Training and resources for GPs and mental health professionals
The Australian DBT Institute offers group supervision for clinicians interested in working with clients with BPD. The role of the consultation team is to assist in the therapeutic process by providing feedback and support to therapists. The monthly meetings provide advice, share ideas and discuss ways to cope with difficult clients.
Online quiz following reading, one hour’s duration. This article is written by Prof Jayashri Kulkarni from Monash Alfred Psychiatry Research Centre.
For PDP, find online quiz at http://www.australiandoctor.com.au/home. This quiz is only available to Australian registered doctors.
The Black Dog Institute offers a suite of online training modules, webinars and resources designed to introduce GPs to online programs and tools, and to demonstrate how these tools and technologies can be integrated into face-to-face care as a free or low-cost supplementary resource to their services. There is also a webinar about online self-care for doctors.
The RACGP has developed e-Mental health: A guide for GPs to assist doctors in using e-mental health interventions with their patients when it is safe to do so. The Guide is designed to provide an introduction to the field of e-mental health, direct doctors to key online resources for them and their patients, and help them to decide how to use e-mental health in their practice.
Practice Ground offers Q&A sessions, webinars, courses and resources collected and shared in one web page. The resources are designed for clinicians interested in developing DBT skills or using DBT strategies to work with clients with BPD.
Resources for GP
This article provides an overview of how the GP can provide effective support for patients with co-occurring borderline personality disorder and substance use disorder, including approaches to assessment and treatment, the therapeutic relationship, referral pathways and managing risk and chronic suicidality.
This booklet is a short guide for GPs working with patients diagnosed with BPD. It covers the role of the doctor in the care plan, managing crises and suicidality, being aware of consequences of hospitalisation and medication, and taking care of yourself.
This article summarises the risk assessment of patients with possible mental disorders and provides suggestions regarding measures that may be undertaken to manage risk in psychiatric emergencies.
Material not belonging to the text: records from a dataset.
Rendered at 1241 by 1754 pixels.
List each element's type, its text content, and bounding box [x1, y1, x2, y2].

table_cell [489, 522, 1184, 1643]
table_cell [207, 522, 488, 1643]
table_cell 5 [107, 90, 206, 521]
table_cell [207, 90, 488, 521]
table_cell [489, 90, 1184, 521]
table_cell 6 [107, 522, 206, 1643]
By Anthony W. Bateman and Roy Krawitz
This is a book for general mental health professionals who treat people with borderline personality disorder (Bpd). It offers practical guidance on how to help people with Bpd with advice based on research evidence. After a discussion of the symptoms of Bpd, the authors review all the generalist treatment interventions that have resulted in good outcomes in randomised controlled trials, when compared with specialist treatments, and summarise the effective components of these interventions. The treatment strategies are organised into a structured approach called Structured Clinical Management (Scm), which can be delivered by general mental health professionals without extensive additional training.
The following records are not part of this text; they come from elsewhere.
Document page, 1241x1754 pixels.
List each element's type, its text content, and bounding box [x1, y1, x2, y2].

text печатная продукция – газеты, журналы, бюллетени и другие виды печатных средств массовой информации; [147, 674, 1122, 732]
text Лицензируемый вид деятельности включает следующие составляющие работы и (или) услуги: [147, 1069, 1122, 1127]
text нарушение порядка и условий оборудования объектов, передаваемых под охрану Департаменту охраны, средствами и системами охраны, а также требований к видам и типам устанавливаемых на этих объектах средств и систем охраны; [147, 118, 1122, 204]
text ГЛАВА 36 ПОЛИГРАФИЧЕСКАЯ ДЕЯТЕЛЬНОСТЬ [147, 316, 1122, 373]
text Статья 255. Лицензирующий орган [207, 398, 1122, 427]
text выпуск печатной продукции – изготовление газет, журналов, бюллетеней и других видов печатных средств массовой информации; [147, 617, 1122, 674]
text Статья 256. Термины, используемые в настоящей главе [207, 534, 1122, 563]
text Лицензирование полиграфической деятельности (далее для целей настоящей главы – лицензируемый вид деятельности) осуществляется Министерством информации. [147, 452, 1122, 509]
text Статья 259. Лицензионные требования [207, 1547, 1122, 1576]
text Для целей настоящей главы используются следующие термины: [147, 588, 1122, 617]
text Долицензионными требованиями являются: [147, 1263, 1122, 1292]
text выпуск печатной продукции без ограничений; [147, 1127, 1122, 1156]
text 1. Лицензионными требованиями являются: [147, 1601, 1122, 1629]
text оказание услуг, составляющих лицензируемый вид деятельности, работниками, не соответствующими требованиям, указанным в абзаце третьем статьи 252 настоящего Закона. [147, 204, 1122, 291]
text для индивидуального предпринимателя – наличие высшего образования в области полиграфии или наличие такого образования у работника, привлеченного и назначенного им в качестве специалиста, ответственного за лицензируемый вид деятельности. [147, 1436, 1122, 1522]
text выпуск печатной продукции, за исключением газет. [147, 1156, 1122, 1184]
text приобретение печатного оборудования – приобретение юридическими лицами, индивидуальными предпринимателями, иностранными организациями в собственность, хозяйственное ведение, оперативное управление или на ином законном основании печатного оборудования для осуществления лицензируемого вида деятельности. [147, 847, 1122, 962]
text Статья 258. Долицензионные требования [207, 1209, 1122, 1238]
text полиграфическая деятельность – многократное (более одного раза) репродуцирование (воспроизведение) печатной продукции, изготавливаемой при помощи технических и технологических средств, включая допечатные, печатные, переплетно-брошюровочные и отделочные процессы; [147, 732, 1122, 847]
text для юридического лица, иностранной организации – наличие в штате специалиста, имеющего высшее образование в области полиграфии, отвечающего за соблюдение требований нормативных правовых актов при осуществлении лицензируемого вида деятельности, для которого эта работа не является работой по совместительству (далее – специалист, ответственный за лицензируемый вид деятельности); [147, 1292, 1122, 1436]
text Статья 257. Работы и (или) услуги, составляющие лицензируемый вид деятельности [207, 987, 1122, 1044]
The heart of the book outlines the principles underpinning Scm and offers a step-by-step guide to the clinical intervention. Practitioners can learn the interventions easily and develop more confidence in treating people with Bpd. In addition, a chapter is devoted to how to help families – an issue commonly neglected when treating patients with Bpd. Finally the authors discuss the top 10 strategies for delivering treatment and outline how the general mental health clinician can deliver these strategies competently.
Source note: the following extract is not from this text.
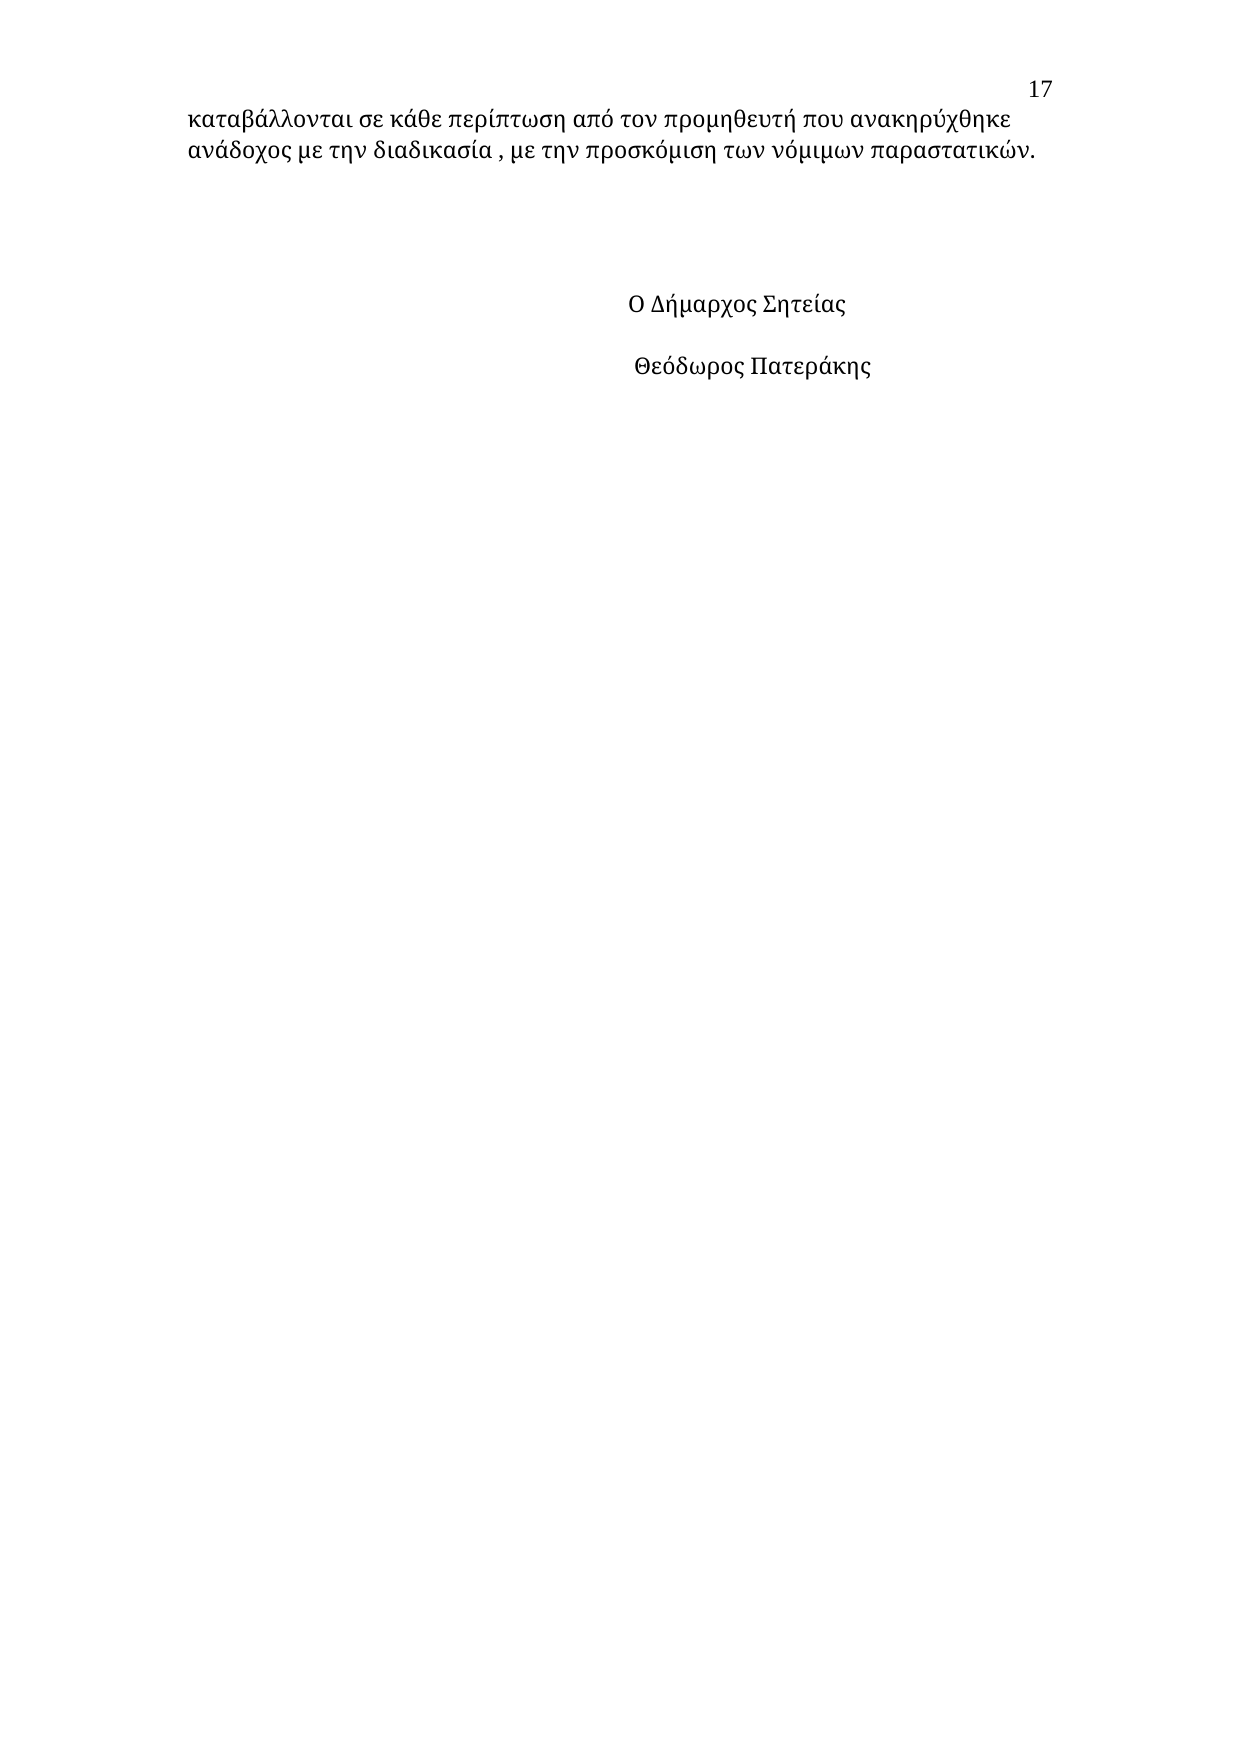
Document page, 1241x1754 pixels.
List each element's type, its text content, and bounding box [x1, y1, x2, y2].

text Ο Δήμαρχος Σητείας [187, 287, 1068, 319]
text Θεόδωρος Πατεράκης [187, 350, 1068, 381]
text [187, 102, 1068, 165]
Borderline Personality Disorder
By Shireen L Rizvi and Kristalyn Salters-Pedneault
In: Case Studies in Clinical Psychological Science – Bridging the Gap from Science to Practice
Edited by William O’Donohue and Scott O. Lilienfeld
In the past few decades clinical science has emerged as a prominent model for training and practice in clinical psychology. This model emphasizes evidence derived from high-quality research and is consistent with the increasingly influential evidence-based movement in medicine, which is a vital step toward making psychotherapy more effective, efficient, and safe. Despite this trend, much current psychological practice is not evidence-based; moreover, there is a marked dearth of resources available to train students and assist practitioners with the challenging goal of translating science into practice.
Case Studies in Clinical Psychological Science demonstrates in detail how the clinical science model can be applied to actual cases. Edited by Professors William O’Donohue and Scott O. Lilienfeld, this book’s unique structure presents dialogues between leading clinical researchers regarding the treatment of a wide variety of psychological problems, from depression and Alzheimer’s disease to Panic Disorder and chronic pain. Chapters describe what evidence-based practice consists of for various clinical problems and are followed by commentary sections in which other leading clinical researchers analyze the case at hand, pointing out additional assessment and treatment options and controversial issues. The chapter authors then reply to the commentary in response sections. By examining the application of scientifically based interventions to actual cases and modeling thoughtful and collegial discussion among prominent clinical researchers, Case Studies in Clinical Psychological Science will assist students, practitioners, and clinical researchers with the crucial task of applying research evidence to psychotherapy and bridging the gap between science and practice.